Iowa sticks out as a sore thumb in early voting. Already, more than 200,000 people have voted in Iowa, a much larger share of the potential 2012 electorate than any other state.
The number of registered Democrats who have voted is about twice that of registered Republicans, 53 percent to 28 percent, with the remainder unaffiliated. Bet let's not be so fast in calling Iowa for Obama. In 2008, Democrats outpaced Republicans 47 percent to 29 percent among early voters. Among the nearly 400,000 ballot requests in 2012, Democrats outnumber Republicans by a narrower margin: 48 percent to 30 percent. Republicans have been steadily making up ground among the votes cast and the ballot requests.
Romney needs more Republicans to vote early or needs Election Day to be vastly different, since Obama won the state by nine percentage points in 2008. An early vote electorate that looks like 2008 would therefore pose a difficult uphill climb for Romney. If these early vote numbers fail to firm up further for Romney, Iowa may be the first state where the campaign will have to make a tough strategic decision as to whether or not to continue expending resources.
MAINE and NORTH CAROLINA
Maine and North Carolina provide detailed individual records of registered voters who have requested a ballot and the disposition of the ballot. Using this information it is possible to make a comparison of the number of ballot requested in 2012 to the same point in time as in 2008 (adjusting for the fact that the election was held two days earlier in 2008).
In these states the number of registered Democrats requesting ballots has increased from 2008, while the number of registered Republicans decreased. In North Carolina, the number registered Democrats increased by 695 over 2008, while registered Republicans decreased by 2,521. In Maine, the registered Democrats increased by 427, while registered Republicans decreased by 1,922.
These are just small deviations, so there is ample time for Republicans to catch up. However, these statistics do not square with surveys that find that Democrats are less engaged than Republicans in this election. This is critical since engagement is often a factor in who is a likely voter.
Republicans have crowed that the number of Ohio-registered Republicans voting early has increased from 2008. The problem with this assertion is that Ohio does not have party registration. "Party" in Ohio is a record of the last party primary a voter participated in. Naturally, with only a contested 2012 Republican presidential primary, the number of "registered Republicans" in the state increased.
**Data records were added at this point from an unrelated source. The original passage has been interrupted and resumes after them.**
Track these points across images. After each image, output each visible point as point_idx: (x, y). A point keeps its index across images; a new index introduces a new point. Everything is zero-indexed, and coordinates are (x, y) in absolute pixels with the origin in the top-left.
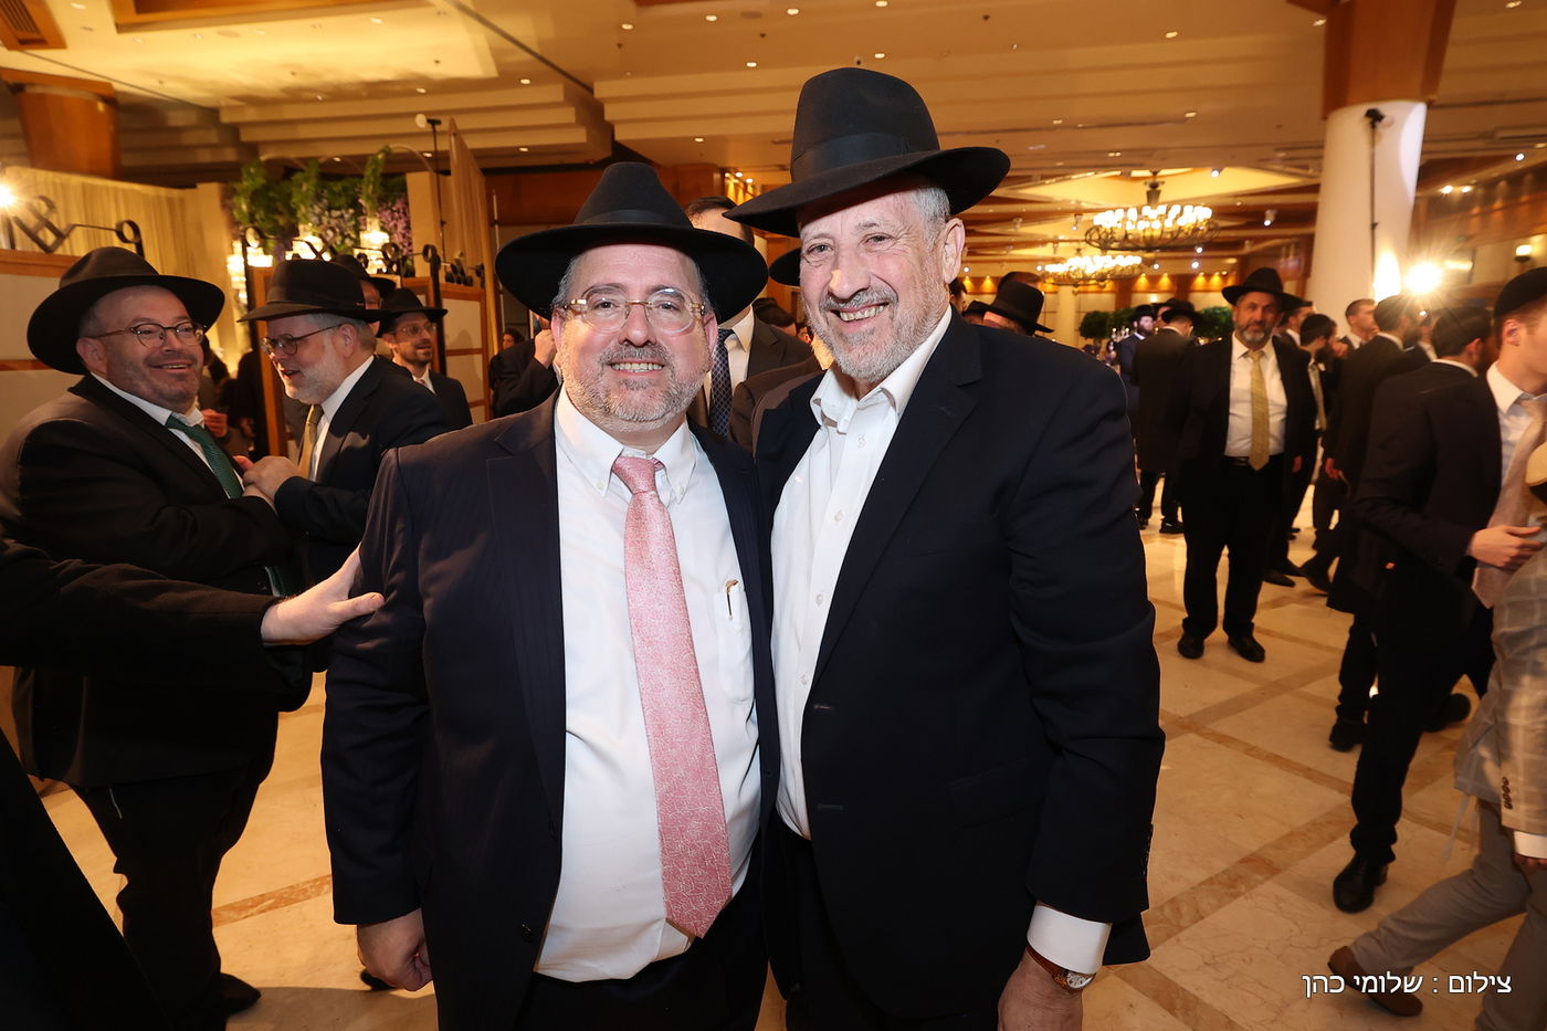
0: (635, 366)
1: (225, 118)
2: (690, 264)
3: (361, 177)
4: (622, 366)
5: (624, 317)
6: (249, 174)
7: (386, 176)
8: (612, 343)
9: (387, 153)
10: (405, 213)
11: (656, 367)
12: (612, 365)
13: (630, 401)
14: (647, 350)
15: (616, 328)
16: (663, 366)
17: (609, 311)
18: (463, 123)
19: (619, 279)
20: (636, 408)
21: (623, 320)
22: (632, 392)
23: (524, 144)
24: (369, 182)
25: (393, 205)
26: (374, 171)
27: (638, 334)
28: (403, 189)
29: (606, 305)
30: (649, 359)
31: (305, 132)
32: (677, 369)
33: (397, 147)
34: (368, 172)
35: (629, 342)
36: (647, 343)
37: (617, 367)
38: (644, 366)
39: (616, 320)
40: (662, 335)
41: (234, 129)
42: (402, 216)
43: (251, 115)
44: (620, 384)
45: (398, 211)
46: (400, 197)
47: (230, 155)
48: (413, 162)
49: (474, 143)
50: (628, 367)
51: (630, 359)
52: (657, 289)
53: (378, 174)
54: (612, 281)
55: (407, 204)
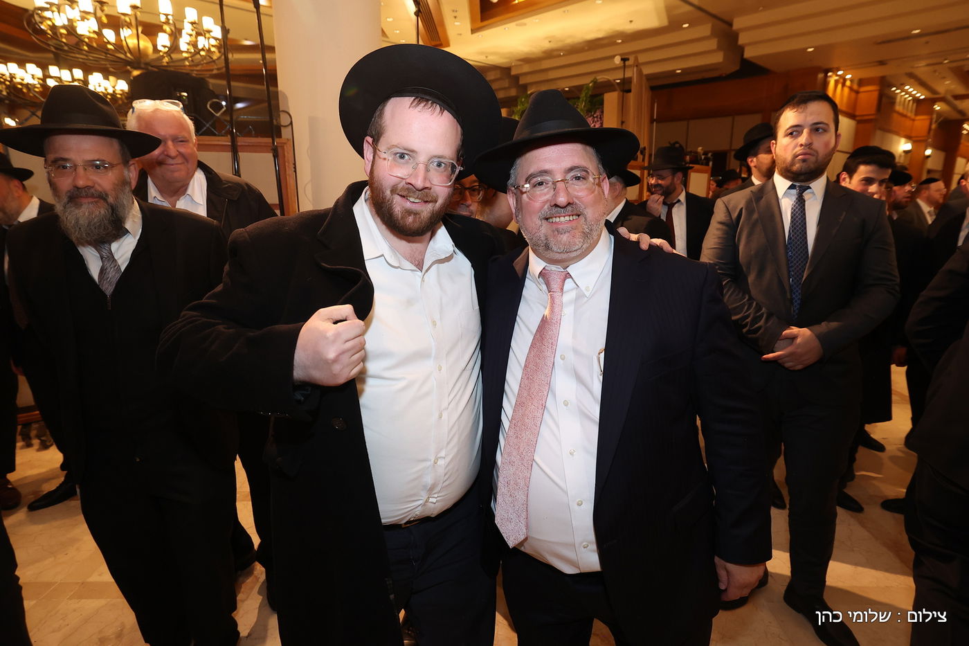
0: (562, 219)
1: (513, 72)
2: (589, 149)
3: (579, 98)
4: (554, 220)
5: (553, 190)
6: (522, 102)
7: (593, 96)
8: (546, 207)
9: (595, 82)
10: (600, 118)
11: (574, 217)
12: (547, 219)
13: (560, 241)
14: (569, 208)
15: (548, 197)
16: (579, 216)
17: (542, 187)
18: (642, 58)
19: (547, 166)
20: (565, 245)
21: (552, 192)
22: (562, 236)
23: (679, 68)
24: (583, 100)
25: (595, 114)
26: (586, 94)
27: (562, 200)
28: (602, 103)
29: (541, 184)
30: (570, 213)
31: (552, 75)
32: (587, 216)
33: (601, 78)
34: (583, 95)
35: (556, 206)
36: (569, 204)
37: (551, 220)
38: (567, 218)
39: (548, 193)
40: (577, 197)
41: (517, 78)
42: (599, 119)
43: (526, 69)
44: (553, 231)
45: (597, 117)
46: (598, 108)
47: (513, 92)
48: (609, 86)
49: (647, 71)
50: (558, 220)
51: (558, 215)
52: (571, 169)
53: (588, 96)
54: (543, 169)
55: (602, 112)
Because party statistics are so deeply confounded in Ohio, I prefer to examine patterns of early voting across counties.
A significant change in Ohio is that election officials mailed an absentee ballot application to every registered voter. This appears to have stimulated interest in mail balloting.
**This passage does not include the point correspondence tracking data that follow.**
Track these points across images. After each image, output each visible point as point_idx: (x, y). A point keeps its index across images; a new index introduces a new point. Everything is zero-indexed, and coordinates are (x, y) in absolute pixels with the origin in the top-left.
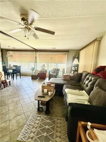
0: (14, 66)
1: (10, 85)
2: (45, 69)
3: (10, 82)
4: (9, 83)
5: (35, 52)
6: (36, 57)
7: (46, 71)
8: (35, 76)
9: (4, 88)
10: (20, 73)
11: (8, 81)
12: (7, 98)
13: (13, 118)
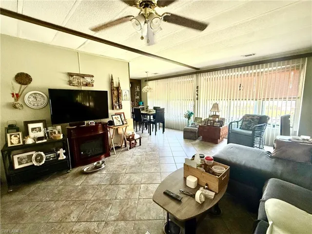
0: (155, 108)
1: (140, 145)
2: (218, 116)
3: (140, 139)
4: (138, 141)
5: (195, 76)
6: (198, 87)
7: (221, 122)
8: (192, 132)
9: (130, 148)
10: (163, 123)
11: (137, 136)
12: (124, 171)
13: (113, 219)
In Hamilton County, home of Cincinnati, it is possible to make an apples-to-apples comparison at the same point in time to the 2008 election by examining data provided by the county election officials. The number of ballot applications is currently at 84,999 compared to 60,005 in 2008. A 42 percent increase.
Compare Hamilton to a rural county like Defiance. So far, there are 3,021 ballot applications in 2012, compared with 1,935 applications in 2008. A 56 percent increase.
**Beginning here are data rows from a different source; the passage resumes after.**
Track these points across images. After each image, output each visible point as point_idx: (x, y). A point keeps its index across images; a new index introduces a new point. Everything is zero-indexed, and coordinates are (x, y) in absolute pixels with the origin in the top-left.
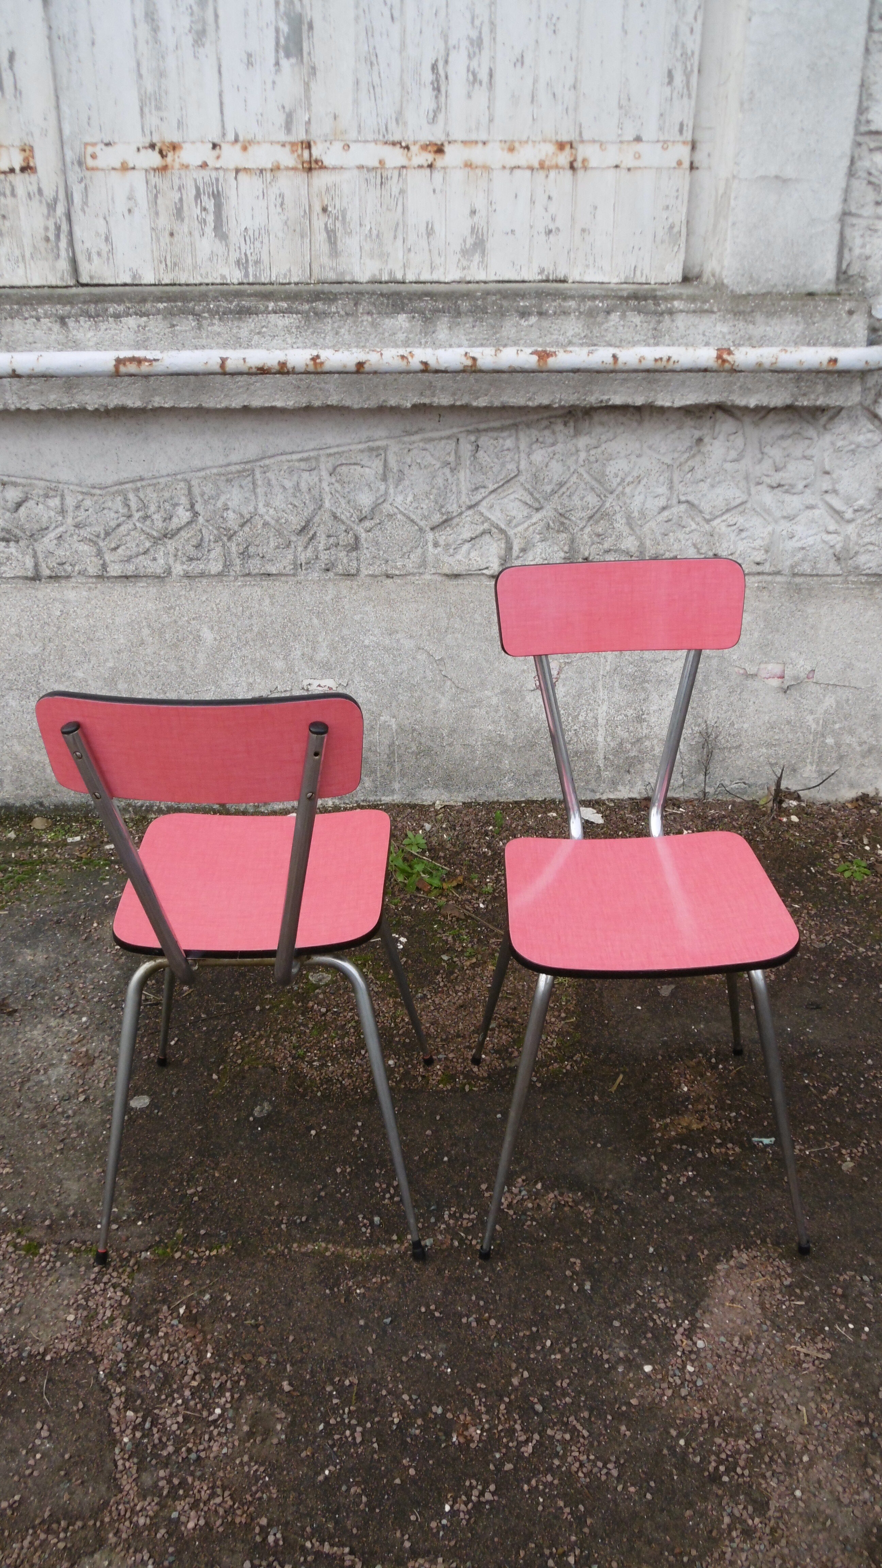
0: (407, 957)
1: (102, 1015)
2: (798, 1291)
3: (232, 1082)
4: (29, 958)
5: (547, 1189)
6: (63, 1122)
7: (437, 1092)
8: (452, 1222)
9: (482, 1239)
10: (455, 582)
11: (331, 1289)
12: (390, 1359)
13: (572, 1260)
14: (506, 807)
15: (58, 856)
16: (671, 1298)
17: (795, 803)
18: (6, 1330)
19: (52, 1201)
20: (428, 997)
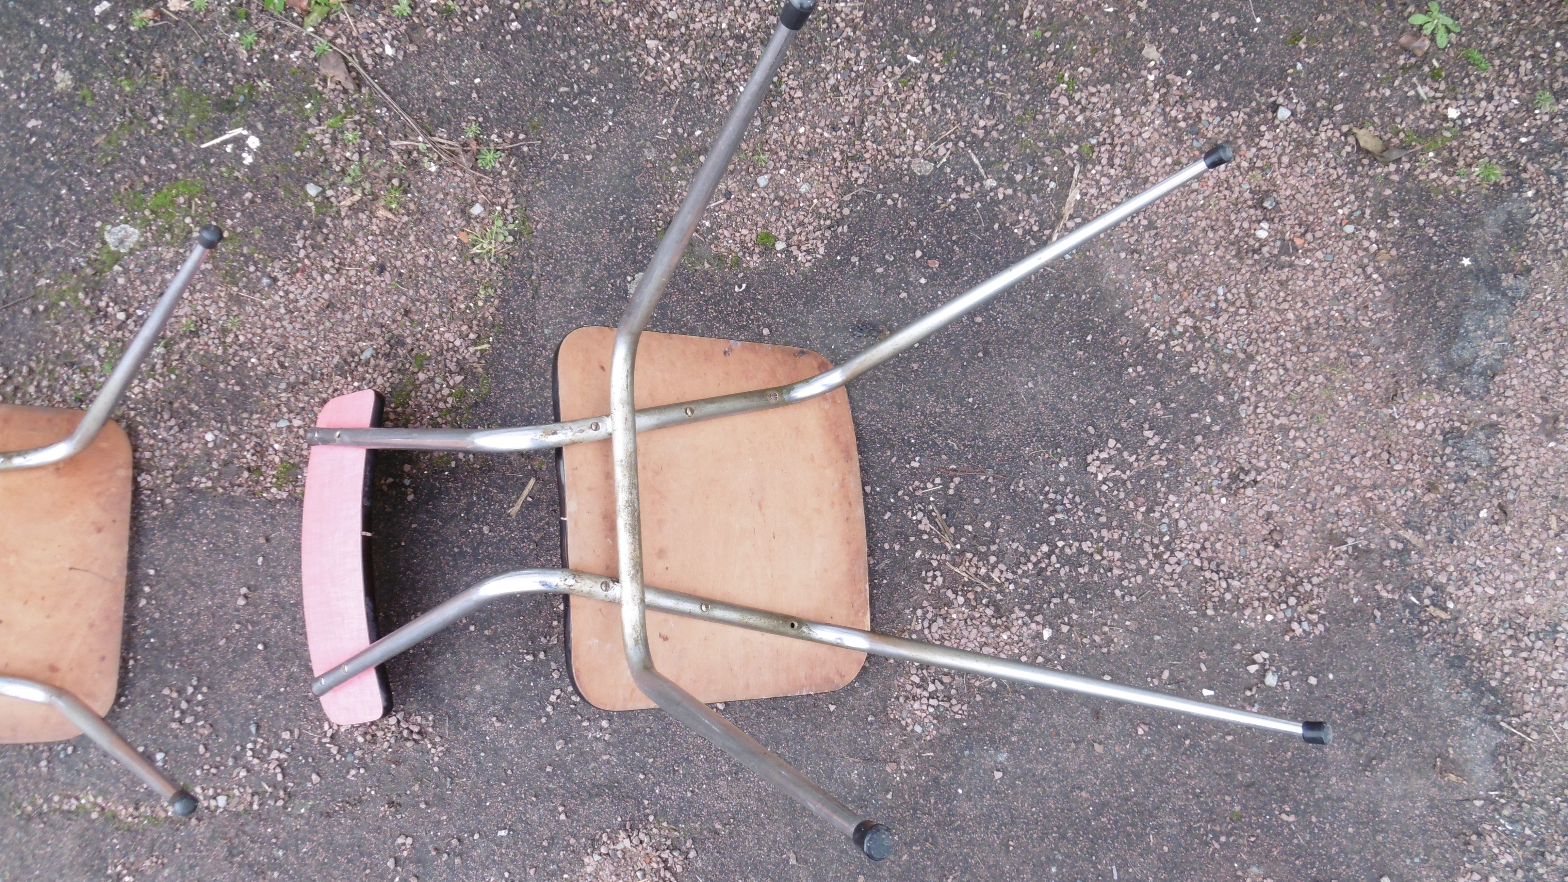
20: (280, 283)
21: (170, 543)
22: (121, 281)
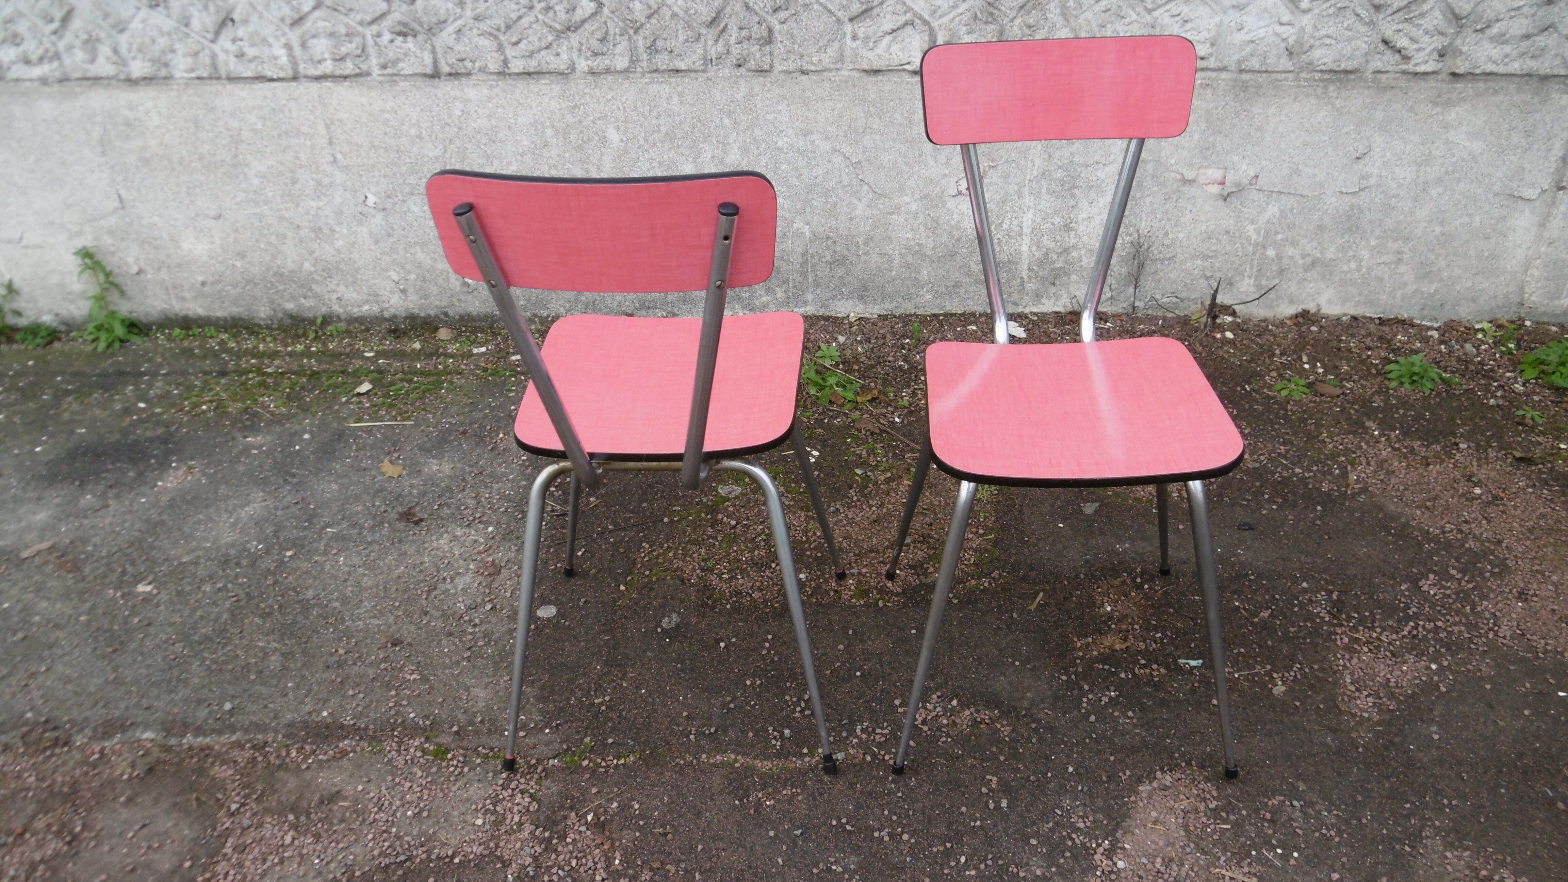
0: (819, 470)
1: (508, 526)
2: (1224, 814)
3: (639, 593)
4: (435, 468)
5: (963, 706)
6: (470, 630)
7: (850, 607)
8: (864, 736)
9: (896, 754)
10: (873, 79)
11: (741, 800)
12: (800, 870)
13: (988, 777)
14: (924, 320)
15: (463, 367)
16: (1091, 818)
17: (1230, 319)
18: (415, 833)
19: (460, 708)
20: (841, 511)
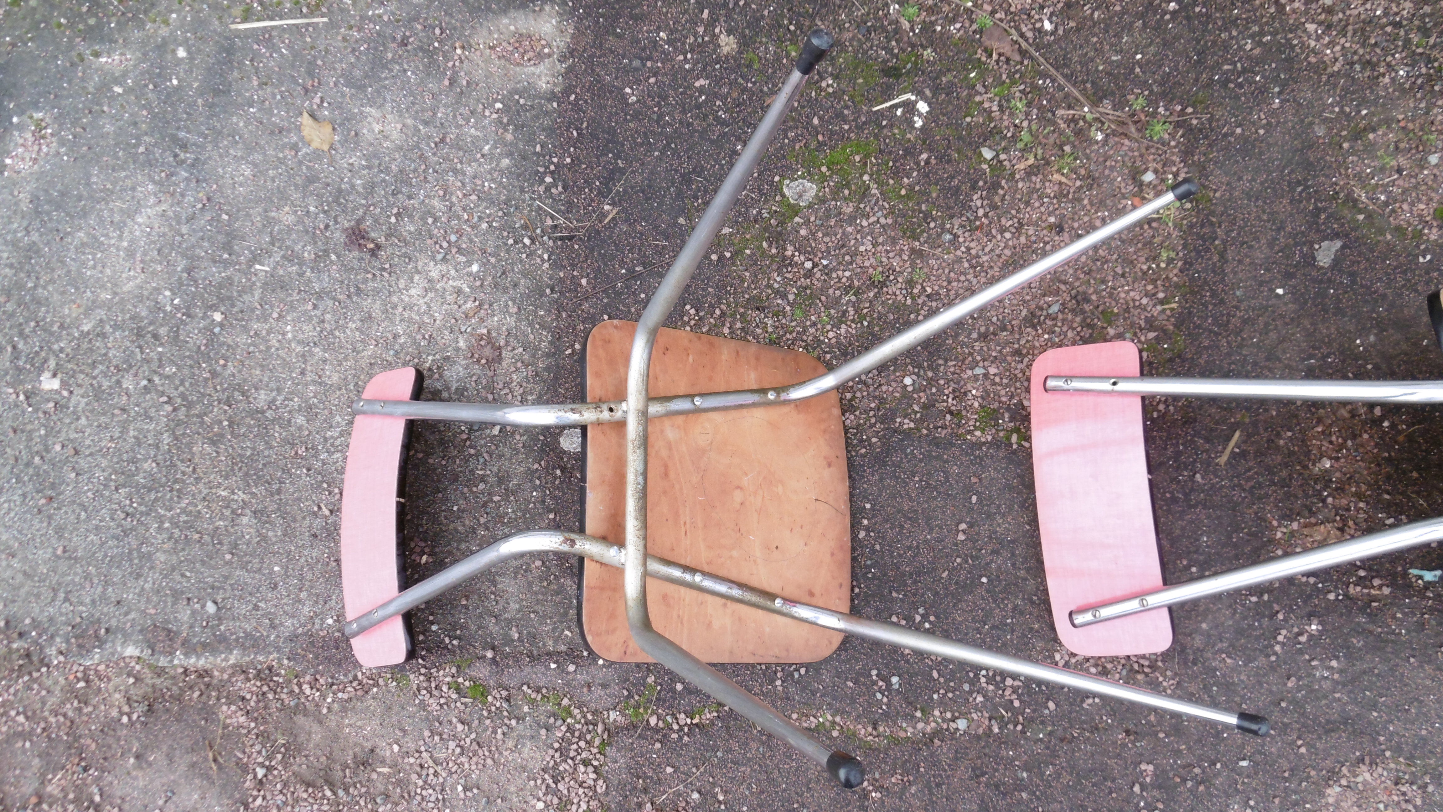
0: (929, 148)
7: (972, 446)
13: (1143, 767)
20: (961, 240)
21: (881, 479)
22: (803, 232)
Where urban counties may make up ground in the coming weeks is among in-person early voting, which is more prevalent in urban areas. Of course, another much-reported Ohio change is the cancellation of weekend early voting hours. However, so far this has not resulted in a lower volume of early voting compared to 2008 in some of the larger counties. In Cuyahoga, the number of in-person early voters in 2008 was 8,400 while in 2012 the number is 10,440 -- despite no weekend or Columbus Day voting. Still, I would caution that the heaviest volume of early voting is yet to come the week before Election Day. The change in the early voting law may thus depress some votes, but perhaps with so many people voting by mail, the effect will be offset by increased mail balloting which will also reduce Election Day congestion at the polling places.